Task brief: Output range, inclusive: from the line containing "high-resolution photomicrograph shows" to the line containing "cell carcinoma stained". Restate those lines from the data below word for word and only those.
===== Records for this exercise
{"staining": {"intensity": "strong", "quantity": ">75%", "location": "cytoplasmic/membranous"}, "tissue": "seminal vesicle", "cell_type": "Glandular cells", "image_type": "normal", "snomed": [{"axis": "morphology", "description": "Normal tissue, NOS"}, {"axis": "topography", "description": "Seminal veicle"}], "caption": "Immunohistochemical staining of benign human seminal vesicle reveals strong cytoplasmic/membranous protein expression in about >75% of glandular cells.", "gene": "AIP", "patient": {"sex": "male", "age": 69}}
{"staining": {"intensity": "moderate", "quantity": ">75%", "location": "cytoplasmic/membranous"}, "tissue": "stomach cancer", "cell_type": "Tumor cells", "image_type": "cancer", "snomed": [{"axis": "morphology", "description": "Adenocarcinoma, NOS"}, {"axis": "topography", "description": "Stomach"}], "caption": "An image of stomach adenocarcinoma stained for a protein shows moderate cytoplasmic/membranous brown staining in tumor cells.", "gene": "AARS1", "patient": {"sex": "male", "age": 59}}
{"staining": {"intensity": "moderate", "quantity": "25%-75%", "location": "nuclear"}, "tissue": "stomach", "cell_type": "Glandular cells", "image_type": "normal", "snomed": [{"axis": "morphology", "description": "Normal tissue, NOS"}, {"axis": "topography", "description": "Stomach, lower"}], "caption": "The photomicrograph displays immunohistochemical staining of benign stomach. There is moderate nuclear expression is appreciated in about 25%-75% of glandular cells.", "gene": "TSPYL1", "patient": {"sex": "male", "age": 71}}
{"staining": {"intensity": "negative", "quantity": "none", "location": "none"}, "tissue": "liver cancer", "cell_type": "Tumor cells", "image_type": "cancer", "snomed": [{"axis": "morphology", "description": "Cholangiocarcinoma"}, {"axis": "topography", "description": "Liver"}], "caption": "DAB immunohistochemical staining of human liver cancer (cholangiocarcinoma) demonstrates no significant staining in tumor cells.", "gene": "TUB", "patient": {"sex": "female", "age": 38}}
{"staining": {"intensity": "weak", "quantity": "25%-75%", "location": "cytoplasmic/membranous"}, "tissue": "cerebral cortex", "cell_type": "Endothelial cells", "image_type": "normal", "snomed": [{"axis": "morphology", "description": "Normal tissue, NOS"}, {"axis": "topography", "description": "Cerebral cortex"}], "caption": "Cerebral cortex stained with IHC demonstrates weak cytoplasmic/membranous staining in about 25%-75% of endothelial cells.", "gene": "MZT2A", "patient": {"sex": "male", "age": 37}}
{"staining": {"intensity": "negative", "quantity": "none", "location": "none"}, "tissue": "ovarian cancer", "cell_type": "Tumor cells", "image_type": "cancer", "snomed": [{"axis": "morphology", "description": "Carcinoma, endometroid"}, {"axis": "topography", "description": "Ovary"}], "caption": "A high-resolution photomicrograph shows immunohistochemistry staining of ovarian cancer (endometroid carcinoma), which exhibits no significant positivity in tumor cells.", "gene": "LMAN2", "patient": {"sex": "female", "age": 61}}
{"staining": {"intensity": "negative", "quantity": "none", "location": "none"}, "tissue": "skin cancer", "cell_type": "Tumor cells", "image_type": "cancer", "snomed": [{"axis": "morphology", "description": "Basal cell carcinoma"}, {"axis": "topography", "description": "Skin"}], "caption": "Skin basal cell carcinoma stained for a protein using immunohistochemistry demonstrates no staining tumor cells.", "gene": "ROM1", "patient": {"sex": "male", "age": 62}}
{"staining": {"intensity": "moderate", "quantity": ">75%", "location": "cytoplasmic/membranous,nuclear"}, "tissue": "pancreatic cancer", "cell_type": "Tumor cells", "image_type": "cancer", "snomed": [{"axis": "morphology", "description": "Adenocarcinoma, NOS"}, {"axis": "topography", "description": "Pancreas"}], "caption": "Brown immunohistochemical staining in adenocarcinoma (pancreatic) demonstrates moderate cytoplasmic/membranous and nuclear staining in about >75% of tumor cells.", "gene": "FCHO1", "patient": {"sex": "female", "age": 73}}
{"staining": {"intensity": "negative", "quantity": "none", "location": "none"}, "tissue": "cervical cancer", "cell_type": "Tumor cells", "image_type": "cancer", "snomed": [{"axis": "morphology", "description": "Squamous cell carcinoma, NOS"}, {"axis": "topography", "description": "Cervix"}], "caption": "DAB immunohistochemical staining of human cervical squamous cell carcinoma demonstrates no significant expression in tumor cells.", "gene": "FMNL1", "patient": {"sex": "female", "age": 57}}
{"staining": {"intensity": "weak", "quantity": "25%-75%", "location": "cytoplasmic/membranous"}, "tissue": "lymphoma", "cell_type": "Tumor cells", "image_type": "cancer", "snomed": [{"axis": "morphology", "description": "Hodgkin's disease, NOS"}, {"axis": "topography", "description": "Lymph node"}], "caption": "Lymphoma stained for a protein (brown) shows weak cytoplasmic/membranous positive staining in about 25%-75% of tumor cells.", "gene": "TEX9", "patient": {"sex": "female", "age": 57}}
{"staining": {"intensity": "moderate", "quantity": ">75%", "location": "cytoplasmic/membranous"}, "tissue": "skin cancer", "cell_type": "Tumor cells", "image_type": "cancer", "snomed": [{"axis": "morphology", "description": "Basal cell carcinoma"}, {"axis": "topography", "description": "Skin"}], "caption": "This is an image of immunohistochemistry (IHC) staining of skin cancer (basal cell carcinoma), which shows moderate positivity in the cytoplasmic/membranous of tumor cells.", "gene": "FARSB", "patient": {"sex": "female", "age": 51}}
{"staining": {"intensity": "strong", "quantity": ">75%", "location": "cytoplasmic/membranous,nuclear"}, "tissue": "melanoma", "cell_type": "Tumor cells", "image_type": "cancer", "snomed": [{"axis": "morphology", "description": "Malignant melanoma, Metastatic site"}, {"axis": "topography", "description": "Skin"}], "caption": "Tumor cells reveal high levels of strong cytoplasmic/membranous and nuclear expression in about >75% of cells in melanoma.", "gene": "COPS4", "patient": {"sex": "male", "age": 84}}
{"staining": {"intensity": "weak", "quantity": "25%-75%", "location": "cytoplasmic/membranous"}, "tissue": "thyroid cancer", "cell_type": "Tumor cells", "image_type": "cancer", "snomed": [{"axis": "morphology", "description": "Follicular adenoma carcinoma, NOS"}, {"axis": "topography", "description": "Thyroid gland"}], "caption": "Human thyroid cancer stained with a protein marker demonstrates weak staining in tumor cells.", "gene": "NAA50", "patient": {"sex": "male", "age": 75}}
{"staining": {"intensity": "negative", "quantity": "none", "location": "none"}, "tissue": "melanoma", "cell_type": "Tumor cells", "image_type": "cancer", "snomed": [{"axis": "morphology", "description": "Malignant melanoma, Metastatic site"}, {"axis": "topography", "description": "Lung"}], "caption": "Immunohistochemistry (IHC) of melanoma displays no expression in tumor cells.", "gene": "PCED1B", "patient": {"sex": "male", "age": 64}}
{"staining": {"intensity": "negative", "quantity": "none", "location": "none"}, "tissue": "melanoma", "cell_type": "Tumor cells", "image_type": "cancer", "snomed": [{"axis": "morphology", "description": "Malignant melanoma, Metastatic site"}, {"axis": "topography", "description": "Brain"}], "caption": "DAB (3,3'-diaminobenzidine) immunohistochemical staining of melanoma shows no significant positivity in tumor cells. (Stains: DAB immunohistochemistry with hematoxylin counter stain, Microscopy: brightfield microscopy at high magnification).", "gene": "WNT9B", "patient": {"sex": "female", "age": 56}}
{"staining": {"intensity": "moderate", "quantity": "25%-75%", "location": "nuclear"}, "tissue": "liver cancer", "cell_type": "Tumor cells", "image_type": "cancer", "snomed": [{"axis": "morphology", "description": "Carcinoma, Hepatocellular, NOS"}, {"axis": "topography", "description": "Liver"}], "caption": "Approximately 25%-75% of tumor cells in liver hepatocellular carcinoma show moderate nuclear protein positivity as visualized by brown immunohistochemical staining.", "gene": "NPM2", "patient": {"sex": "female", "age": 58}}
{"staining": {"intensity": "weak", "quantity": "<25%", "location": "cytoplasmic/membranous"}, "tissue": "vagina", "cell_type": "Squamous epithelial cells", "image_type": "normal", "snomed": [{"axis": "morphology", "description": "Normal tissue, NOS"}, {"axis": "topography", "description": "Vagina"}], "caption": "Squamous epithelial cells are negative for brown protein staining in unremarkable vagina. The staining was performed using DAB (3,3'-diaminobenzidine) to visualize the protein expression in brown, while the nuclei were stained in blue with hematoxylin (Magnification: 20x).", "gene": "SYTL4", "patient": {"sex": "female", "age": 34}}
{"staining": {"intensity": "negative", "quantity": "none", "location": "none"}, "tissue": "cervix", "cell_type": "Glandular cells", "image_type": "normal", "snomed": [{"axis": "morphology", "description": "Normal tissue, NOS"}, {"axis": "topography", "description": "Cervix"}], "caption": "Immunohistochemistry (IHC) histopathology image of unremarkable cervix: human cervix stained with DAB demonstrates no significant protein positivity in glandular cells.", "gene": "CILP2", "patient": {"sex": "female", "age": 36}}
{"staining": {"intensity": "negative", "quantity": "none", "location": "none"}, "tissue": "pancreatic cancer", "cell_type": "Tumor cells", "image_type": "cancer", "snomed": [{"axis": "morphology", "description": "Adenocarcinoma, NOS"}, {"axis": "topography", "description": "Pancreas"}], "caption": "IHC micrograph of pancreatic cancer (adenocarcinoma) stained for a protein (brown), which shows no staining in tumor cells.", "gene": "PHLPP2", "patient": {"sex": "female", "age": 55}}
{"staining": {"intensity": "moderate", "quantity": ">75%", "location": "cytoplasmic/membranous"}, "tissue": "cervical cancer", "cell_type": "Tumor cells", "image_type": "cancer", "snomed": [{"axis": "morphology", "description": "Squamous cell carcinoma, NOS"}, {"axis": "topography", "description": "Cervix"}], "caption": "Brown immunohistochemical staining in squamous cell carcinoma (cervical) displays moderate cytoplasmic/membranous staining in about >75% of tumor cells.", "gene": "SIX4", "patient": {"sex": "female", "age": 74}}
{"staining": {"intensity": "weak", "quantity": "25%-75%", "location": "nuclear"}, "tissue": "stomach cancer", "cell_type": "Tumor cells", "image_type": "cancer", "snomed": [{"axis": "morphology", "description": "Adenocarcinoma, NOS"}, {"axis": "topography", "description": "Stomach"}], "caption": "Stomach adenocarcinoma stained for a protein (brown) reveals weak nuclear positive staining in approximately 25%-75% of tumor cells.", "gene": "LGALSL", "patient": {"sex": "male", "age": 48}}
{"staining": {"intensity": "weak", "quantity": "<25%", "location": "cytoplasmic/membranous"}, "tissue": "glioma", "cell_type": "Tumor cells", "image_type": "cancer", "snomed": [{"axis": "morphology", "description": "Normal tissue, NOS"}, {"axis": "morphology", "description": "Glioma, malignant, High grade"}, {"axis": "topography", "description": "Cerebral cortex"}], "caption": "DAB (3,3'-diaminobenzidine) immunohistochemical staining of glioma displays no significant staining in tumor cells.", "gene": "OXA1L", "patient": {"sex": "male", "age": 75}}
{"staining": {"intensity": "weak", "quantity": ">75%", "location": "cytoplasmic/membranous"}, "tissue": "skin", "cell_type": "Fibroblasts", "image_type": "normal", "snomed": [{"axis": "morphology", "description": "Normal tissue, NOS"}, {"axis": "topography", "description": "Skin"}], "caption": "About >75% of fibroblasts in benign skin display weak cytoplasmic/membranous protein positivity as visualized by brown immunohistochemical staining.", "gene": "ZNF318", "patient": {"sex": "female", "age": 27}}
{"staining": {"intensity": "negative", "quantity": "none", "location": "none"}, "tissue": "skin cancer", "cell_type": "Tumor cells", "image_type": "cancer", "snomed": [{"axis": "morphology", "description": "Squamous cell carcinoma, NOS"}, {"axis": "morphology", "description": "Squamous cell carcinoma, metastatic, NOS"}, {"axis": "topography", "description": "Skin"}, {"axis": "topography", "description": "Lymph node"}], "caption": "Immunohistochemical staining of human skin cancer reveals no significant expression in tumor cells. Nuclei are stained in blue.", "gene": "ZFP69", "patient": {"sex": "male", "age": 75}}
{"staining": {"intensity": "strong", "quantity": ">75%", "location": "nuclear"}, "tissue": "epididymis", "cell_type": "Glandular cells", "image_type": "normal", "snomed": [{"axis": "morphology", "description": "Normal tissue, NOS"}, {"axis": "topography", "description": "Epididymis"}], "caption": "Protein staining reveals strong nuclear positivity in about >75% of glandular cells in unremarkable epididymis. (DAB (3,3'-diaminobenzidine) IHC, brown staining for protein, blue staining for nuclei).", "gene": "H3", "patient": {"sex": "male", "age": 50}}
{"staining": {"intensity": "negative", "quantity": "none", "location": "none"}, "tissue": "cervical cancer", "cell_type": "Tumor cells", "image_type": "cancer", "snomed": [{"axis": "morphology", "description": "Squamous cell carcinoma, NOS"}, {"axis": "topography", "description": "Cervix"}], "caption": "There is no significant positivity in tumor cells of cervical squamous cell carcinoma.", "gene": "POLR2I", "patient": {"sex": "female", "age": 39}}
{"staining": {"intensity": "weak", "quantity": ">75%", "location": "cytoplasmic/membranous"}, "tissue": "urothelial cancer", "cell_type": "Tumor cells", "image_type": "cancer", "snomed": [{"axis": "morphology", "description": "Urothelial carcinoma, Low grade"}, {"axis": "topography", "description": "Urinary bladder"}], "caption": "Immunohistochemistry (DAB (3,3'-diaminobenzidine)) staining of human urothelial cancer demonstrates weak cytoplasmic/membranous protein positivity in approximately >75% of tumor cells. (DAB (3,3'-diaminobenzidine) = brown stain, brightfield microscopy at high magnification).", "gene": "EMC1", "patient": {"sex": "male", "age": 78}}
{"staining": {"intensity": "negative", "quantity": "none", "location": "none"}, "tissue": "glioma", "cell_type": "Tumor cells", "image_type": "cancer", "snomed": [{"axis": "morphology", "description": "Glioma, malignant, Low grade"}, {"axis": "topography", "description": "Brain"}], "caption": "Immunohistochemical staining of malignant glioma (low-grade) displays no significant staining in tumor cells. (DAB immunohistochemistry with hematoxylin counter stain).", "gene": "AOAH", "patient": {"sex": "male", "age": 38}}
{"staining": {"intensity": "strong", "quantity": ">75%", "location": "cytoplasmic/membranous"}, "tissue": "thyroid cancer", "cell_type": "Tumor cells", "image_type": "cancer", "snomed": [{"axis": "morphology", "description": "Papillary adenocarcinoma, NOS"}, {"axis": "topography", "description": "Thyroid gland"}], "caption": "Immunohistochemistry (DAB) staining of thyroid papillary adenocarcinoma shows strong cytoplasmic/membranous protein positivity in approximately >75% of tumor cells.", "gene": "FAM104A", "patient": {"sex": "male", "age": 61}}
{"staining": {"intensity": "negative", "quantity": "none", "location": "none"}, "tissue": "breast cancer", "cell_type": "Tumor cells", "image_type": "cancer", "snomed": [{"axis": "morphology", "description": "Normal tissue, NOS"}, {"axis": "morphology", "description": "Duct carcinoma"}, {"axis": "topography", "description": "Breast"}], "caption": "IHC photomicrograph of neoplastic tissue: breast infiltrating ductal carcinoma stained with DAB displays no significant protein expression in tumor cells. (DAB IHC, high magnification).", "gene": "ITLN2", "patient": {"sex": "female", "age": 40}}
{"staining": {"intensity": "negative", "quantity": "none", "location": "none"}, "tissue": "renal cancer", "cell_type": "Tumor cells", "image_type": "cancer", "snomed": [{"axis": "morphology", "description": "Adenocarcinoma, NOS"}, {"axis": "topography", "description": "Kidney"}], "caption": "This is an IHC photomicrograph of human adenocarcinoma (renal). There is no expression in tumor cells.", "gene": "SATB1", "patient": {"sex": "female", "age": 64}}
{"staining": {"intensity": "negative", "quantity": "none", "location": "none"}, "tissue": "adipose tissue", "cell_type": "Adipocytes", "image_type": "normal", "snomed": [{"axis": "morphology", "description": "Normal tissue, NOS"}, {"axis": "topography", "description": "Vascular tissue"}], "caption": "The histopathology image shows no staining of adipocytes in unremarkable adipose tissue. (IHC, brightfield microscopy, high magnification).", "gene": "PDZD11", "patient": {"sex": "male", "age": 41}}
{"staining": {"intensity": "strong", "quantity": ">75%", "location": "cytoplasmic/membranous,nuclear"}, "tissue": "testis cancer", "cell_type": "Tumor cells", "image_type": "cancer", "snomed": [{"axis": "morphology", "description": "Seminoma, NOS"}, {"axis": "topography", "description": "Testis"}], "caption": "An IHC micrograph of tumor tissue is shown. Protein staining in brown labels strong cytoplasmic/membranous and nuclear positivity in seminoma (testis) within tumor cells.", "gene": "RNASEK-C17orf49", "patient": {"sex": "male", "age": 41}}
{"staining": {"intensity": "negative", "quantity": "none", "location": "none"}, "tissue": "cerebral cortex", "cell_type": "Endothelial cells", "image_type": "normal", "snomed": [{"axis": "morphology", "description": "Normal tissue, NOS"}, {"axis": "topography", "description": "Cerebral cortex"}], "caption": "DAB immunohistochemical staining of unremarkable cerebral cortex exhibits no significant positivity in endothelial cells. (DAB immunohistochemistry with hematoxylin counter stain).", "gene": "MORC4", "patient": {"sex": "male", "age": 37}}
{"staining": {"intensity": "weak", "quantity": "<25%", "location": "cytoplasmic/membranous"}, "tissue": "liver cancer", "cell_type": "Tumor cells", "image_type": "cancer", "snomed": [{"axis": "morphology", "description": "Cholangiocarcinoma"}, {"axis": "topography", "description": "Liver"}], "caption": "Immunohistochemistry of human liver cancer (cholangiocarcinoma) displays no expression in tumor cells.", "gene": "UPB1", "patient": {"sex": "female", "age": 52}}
==========
Response for this exercise:
{"staining": {"intensity": "negative", "quantity": "none", "location": "none"}, "tissue": "ovarian cancer", "cell_type": "Tumor cells", "image_type": "cancer", "snomed": [{"axis": "morphology", "description": "Carcinoma, endometroid"}, {"axis": "topography", "description": "Ovary"}], "caption": "A high-resolution photomicrograph shows immunohistochemistry staining of ovarian cancer (endometroid carcinoma), which exhibits no significant positivity in tumor cells.", "gene": "LMAN2", "patient": {"sex": "female", "age": 61}}
{"staining": {"intensity": "negative", "quantity": "none", "location": "none"}, "tissue": "skin cancer", "cell_type": "Tumor cells", "image_type": "cancer", "snomed": [{"axis": "morphology", "description": "Basal cell carcinoma"}, {"axis": "topography", "description": "Skin"}], "caption": "Skin basal cell carcinoma stained for a protein using immunohistochemistry demonstrates no staining tumor cells.", "gene": "ROM1", "patient": {"sex": "male", "age": 62}}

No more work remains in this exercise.